Comment libérer particulièrement les femmes ?
» Beaucoup de femmes sont bloquées, non pas à cause d’un handicap reconnu, mais on a tellement de préjugés vis-à-vis de nous, de notre corps, de nos formes, qu’on vit très petit, limité. Dans mes cours, je dis pour rigoler : « si votre bassin ne bouge pas, je vous rembourse ». On dirait un slogan pour de l’électroménager, et ça semble absurde de comparer le corps rigide à un frigo, mais c’est aussi en rigolant du ridicule de la situation qu’on se permet de secouer… la casserole (rires). Parce que la joie dans le partage enlève les complexes. Un des outils de Ludodanse, c’est comprendre que rire du ridicule, c’est un outil de liberté. Une liberté pour soi et pour les autres, c’est tout l’intérêt des techniques qui permettent d’amener à la joie.
On est coincé dans une éducation à la gravité. Or jubiler cela veut dire pousser des cris de joie, comme un enfant. Mais faire comme un enfant, ce n’est pas être bête. C’est être authentique. Et quand on a pas peur d’être authentique, ça permet tellement de choses pour soi et pour les autres… Surtout pour celles et ceux qui sont bloqués. »
Pourquoi la joie intéresse-t-elle les soignants ?

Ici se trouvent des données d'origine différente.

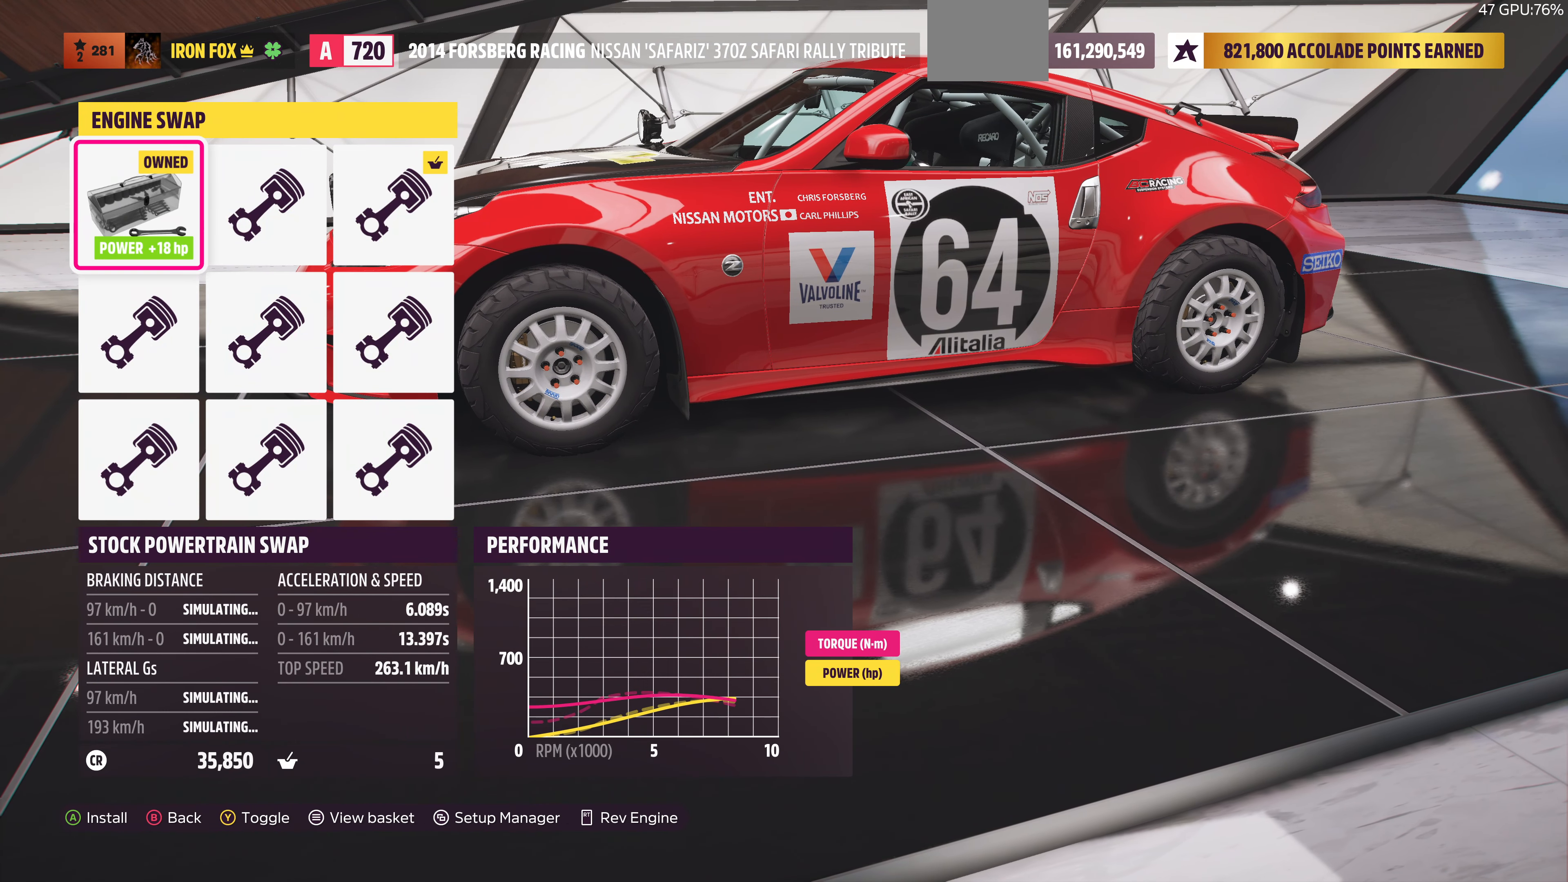
{"buttons": [], "left_stick": "center", "right_stick": "center", "events": []}
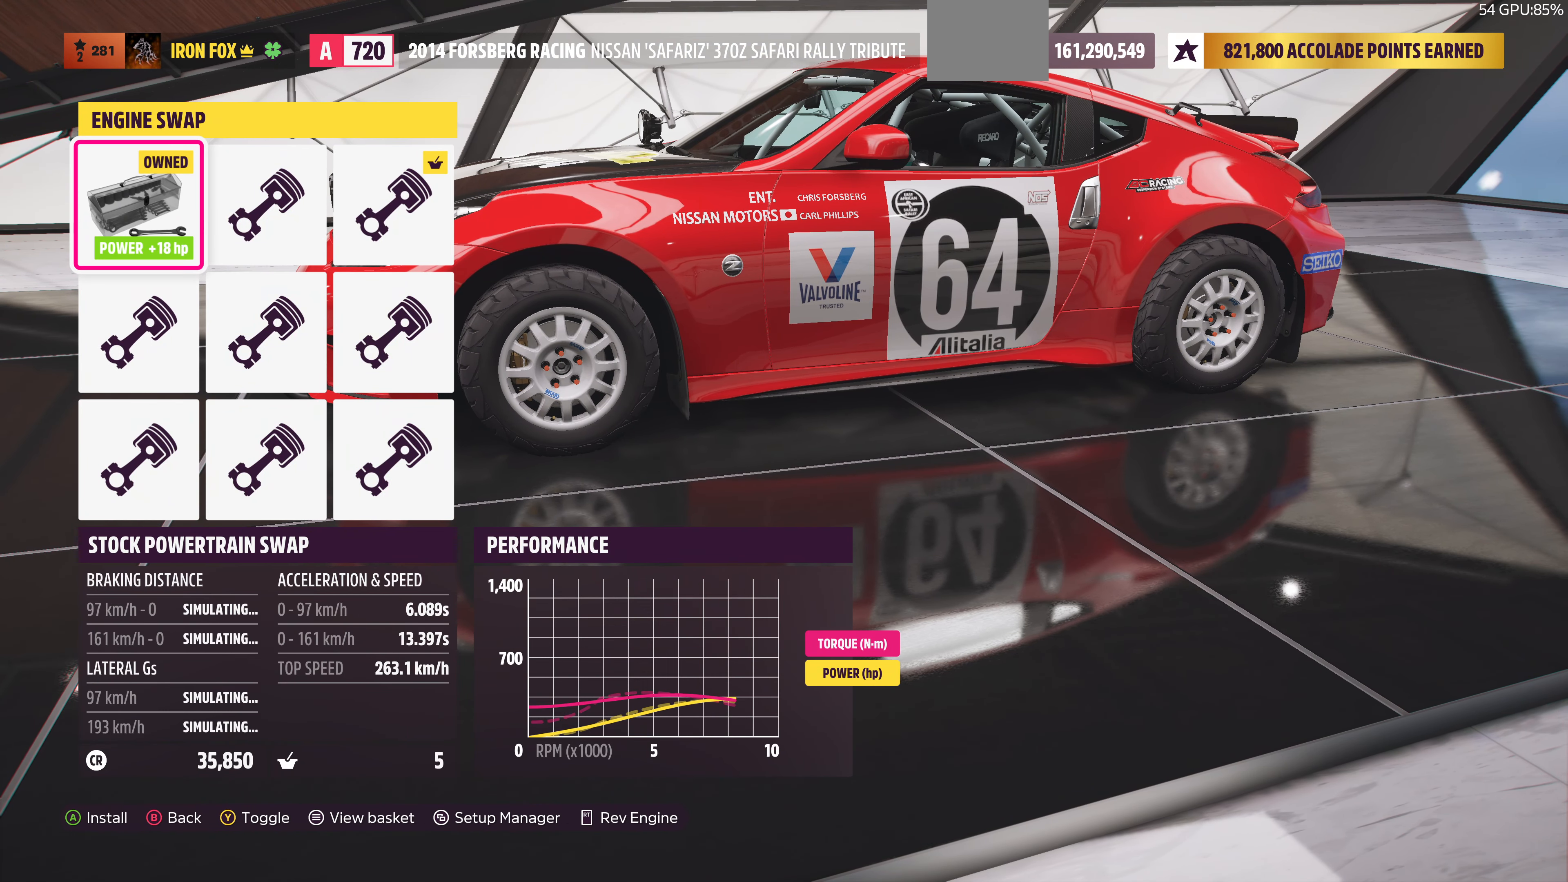
{"buttons": ["CROSS"], "left_stick": "center", "right_stick": "center", "events": [[333, "CROSS", "down"]]}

« Les bénéfices de la joie sont reconnus d’un point de vue biologique et psychologique non ? La joie active tout le système qui va sécréter les hormones de bien-être et réduire les effets de la déprime ou de l’angoisse. Le fait d’activer la totalité d’un système hormonal qui régule les fonctions autonomes, c’est déjà un soin.
Alors je crois qu’un professionnel de santé qui propose sa technique dans un bain de joie… C’est gagnant-gagnant. Et franchement, c’est pas cher non ? (rires)… C’est moins cher que prendre des médicaments. »
Le corps jubilatoire appelle donc une autre vision du soin ?
Je me suis consacrée à cette question de la joie et de la liberté de mouvement (et dans la danse classiquement ce n’était pas ça). Pendant mes études, il y a plus de 20 ans, j’ai fait des recherches sur les motricités différentes. J’accueille dans mes cours des personnes qui sont vues comme handicapées. Une maman d’élève m’avait indiqué que sa fille avait un problème de motricité, qu’elle se paralysait parfois. Mais ce n’est jamais arrivé dans la danse ! L’énergie de la joie est tellement expansive dans son corps qu’il n’y a pas la place pour se paralyser. Même sur scène avec le trac, son corps est tellement content de faire ce qu’il fait qu’il n’y a pas la place pour se paralyser. Dans la joie les limites s’effacent. »
Vous animerez une soirée-conférence transdisciplinaire sur ces questions en février…
» Oui, je suis ravie qu’on puisse partager nos réflexions et expériences, dans des échanges transdisciplinaires. Je vous attends pour cette conférence sur le corps jubilatoire où on va partager des réflexions et des outils vous permettant de créer des espaces de sécurité où vous et vos patients pourront vivre des expériences de joie et de liberté. C’est ça que j’ai cherché à faire toute ma vie, créer des espaces pour que chacun.e trouve de l’autonomie, de la joie et de la liberté ».